The problem with being an evangelist for a particular musician plays out in one of two ways: Either you’re so smitten with everything the artist does that you can’t see the ebb and flow that is inevitably a part of any creative career, or you have such high expectations that you’re all-too-easily disappointed. As I’ve gotten older, I’ve leaned more toward the latter.

When it comes to the Rhode Island singer-songwriter’s new CD, Red, however, I’m happy to report that I’m far from disappointed. In fact, it’s a great record. Maybe not quite the best thing Cutler’s ever done in his 25-plus year career, but pretty darn close. Not only is it right up there with his finest solo work and the pinnacle of The Raindogs’ and The Schemers’ catalogs, it more than holds its own alongside the best rootsy, Americana music out there today.

As this is the first new full-length CD of Cutler compositions since the second Dino Club release, Bright Screen Wide, in 2004, and Mark’s first solo offering since 2000’s Mark Cutler and Lexington 1-2-5 album, it’s a momentous occasion for fans of his heartfelt, hope-and-melancholy-filled music.

In the few weeks that I’ve been listening to Red, it has continued to grow on me. Despite my familiarity with half of the CD’s dozen songs – from earlier, home-recorded versions previously posted on Mark’s MySpace page – when I first heard the new record as a whole, I was struck by the mellowness of the affair. Upon subsequent listening, however, what I first perceived as restraint, revealed itself to be richly nuanced, cinematically evocative songwriting. Cutler’s airy acoustic guitar and contemplative lyrics are adorned by conspicuous mandolin, accordion and piano embellishments. That’s not to say there aren’t some penetrating electric guitar moments on Red. There are, but they intercede intermittently, rather than dominate the affair. (Think more Gas Boy, than Raindogs or Schemers.)

Overall, there’s a sense of maturity and understated confidence to the proceedings. Pristine production, subtle instrumentation (great, clean-tones and masterfully layered sounds) and tight arrangements buoy emotive vocals, which are at times soulful, bluesy or rootsy.
====
Given task 1: Decide whether each statement agrees with the review of Red, answering yes or no and quoting the deciding words from the review: (a) Red is the first new full-length CD of Cutler compositions since Bright Screen Wide in 2004. (b) Electric guitar dominates Red. (c) None of the CD's songs were familiar to the reviewer before hearing the new record.
Given task 2: Please list every musical instrument the review of Red names.
Given task 3: Sum up the review of Red in two sentences.

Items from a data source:
====
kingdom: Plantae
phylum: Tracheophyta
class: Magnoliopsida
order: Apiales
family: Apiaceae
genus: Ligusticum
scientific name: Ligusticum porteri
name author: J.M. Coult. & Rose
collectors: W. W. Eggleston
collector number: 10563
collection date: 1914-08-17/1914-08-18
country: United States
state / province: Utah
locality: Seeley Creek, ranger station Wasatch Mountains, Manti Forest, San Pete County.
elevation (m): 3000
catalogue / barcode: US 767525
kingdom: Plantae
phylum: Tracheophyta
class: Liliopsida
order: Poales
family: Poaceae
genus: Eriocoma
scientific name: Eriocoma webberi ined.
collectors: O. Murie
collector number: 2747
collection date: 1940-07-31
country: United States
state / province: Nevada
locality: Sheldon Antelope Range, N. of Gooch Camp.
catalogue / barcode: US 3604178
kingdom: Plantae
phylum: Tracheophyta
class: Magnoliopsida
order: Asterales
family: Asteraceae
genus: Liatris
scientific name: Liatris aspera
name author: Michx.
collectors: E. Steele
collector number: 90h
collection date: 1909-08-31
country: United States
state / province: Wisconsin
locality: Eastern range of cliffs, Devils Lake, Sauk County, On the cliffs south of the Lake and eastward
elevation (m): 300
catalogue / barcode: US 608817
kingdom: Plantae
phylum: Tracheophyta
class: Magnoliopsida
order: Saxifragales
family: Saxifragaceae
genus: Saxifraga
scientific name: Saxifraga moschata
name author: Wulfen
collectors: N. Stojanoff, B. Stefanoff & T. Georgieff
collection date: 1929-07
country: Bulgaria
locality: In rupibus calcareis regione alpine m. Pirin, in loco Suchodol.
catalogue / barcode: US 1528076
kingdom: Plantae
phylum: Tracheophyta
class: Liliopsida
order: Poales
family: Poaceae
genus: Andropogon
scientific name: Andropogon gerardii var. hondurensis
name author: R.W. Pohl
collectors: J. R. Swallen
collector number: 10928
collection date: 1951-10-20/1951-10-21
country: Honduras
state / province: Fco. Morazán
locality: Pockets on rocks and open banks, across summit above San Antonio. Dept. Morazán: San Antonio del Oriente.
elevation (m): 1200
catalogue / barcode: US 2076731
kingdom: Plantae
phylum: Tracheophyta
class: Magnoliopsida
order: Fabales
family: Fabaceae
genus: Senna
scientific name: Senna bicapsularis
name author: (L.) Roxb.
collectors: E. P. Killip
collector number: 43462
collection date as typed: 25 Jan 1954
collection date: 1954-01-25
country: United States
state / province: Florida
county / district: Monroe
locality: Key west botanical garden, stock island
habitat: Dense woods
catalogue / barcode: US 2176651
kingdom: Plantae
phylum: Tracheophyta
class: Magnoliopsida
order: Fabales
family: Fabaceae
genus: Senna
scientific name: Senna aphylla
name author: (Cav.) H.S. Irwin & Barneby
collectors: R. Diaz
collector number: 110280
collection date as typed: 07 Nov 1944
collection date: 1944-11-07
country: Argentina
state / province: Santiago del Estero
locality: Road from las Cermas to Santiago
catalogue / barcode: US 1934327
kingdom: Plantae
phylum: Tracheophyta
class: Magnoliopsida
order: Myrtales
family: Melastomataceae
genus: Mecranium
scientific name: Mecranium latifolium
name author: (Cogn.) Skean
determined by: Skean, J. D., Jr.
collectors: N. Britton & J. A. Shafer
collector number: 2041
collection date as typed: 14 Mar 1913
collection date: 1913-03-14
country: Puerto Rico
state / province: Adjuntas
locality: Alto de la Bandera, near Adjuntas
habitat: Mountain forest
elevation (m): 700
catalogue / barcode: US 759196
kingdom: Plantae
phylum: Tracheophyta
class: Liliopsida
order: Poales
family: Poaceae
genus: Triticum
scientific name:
====
Written solution 1:
(a) Yes: "As this is the first new full-length CD of Cutler compositions since the second Dino Club release, Bright Screen Wide, in 2004"
(b) No: "they intercede intermittently, rather than dominate the affair"
(c) No: "Despite my familiarity with half of the CD’s dozen songs"

Written solution 2: Acoustic guitar, mandolin, accordion, piano, electric guitar

Written solution 3: The reviewer calls Red, Cutler's first solo offering since 2000, a great record that comes close to the best work of his 25-plus year career. The album first struck the reviewer as mellow, but repeated listening revealed richly nuanced songwriting, with airy acoustic guitar, contemplative lyrics, intermittent electric guitar, and pristine production supporting emotive vocals.